- [Aim of the task] Omit the pictures and reproduce the rest of the listing exactly.
*** Block opens ***
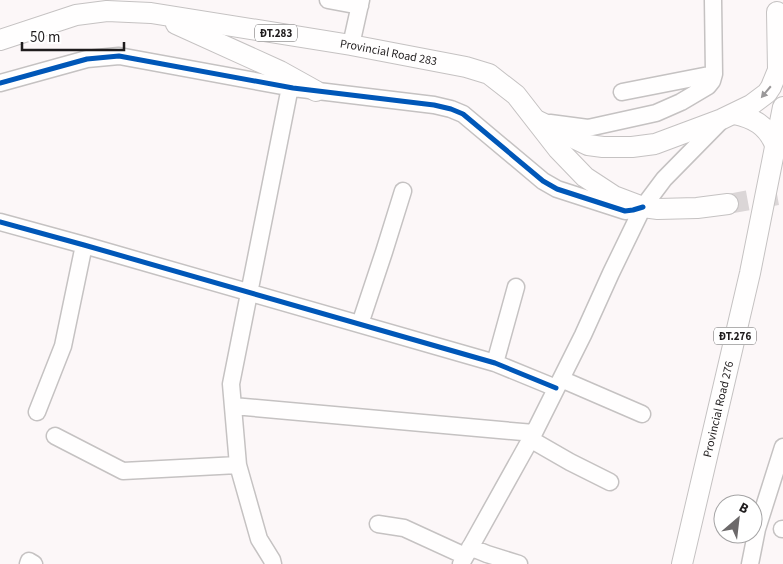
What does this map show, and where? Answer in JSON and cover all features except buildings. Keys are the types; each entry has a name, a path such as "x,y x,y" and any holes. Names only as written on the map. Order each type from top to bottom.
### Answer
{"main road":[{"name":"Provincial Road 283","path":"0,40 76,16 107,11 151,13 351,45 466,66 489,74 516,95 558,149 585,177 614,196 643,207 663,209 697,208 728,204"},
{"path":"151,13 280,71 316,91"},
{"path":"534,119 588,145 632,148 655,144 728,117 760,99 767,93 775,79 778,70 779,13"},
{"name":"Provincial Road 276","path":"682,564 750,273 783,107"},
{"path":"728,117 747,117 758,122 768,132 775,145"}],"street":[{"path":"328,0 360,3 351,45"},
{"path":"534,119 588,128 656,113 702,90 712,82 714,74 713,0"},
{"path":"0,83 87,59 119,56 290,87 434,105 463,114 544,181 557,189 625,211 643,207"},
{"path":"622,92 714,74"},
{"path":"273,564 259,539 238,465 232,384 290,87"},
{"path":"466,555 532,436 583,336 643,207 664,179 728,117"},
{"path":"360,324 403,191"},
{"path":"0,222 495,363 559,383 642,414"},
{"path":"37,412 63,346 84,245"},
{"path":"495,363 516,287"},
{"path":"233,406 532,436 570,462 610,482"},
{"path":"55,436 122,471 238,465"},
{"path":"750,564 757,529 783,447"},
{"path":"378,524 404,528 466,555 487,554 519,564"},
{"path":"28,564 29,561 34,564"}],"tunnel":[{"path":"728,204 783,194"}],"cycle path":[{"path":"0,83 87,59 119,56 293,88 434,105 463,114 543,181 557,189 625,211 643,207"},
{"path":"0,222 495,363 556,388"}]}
*** Block closes ***
- [Solution]
What does this map show, and where? Answer in JSON and cover all features except buildings. Keys are the types; each entry has a name, a path such as "x,y x,y" and any holes. Names only as written on the map. Order each type from top to bottom.
### Answer
{"main road":[{"name":"Provincial Road 283","path":"0,40 76,16 107,11 151,13 351,45 466,66 489,74 516,95 558,149 585,177 614,196 643,207 663,209 697,208 728,204"},
{"path":"151,13 280,71 316,91"},
{"path":"534,119 588,145 632,148 655,144 728,117 760,99 767,93 775,79 778,70 779,13"},
{"name":"Provincial Road 276","path":"682,564 750,273 783,107"},
{"path":"728,117 747,117 758,122 768,132 775,145"}],"street":[{"path":"328,0 360,3 351,45"},
{"path":"534,119 588,128 656,113 702,90 712,82 714,74 713,0"},
{"path":"0,83 87,59 119,56 290,87 434,105 463,114 544,181 557,189 625,211 643,207"},
{"path":"622,92 714,74"},
{"path":"273,564 259,539 238,465 232,384 290,87"},
{"path":"466,555 532,436 583,336 643,207 664,179 728,117"},
{"path":"360,324 403,191"},
{"path":"0,222 495,363 559,383 642,414"},
{"path":"37,412 63,346 84,245"},
{"path":"495,363 516,287"},
{"path":"233,406 532,436 570,462 610,482"},
{"path":"55,436 122,471 238,465"},
{"path":"750,564 757,529 783,447"},
{"path":"378,524 404,528 466,555 487,554 519,564"},
{"path":"28,564 29,561 34,564"}],"tunnel":[{"path":"728,204 783,194"}],"cycle path":[{"path":"0,83 87,59 119,56 293,88 434,105 463,114 543,181 557,189 625,211 643,207"},
{"path":"0,222 495,363 556,388"}]}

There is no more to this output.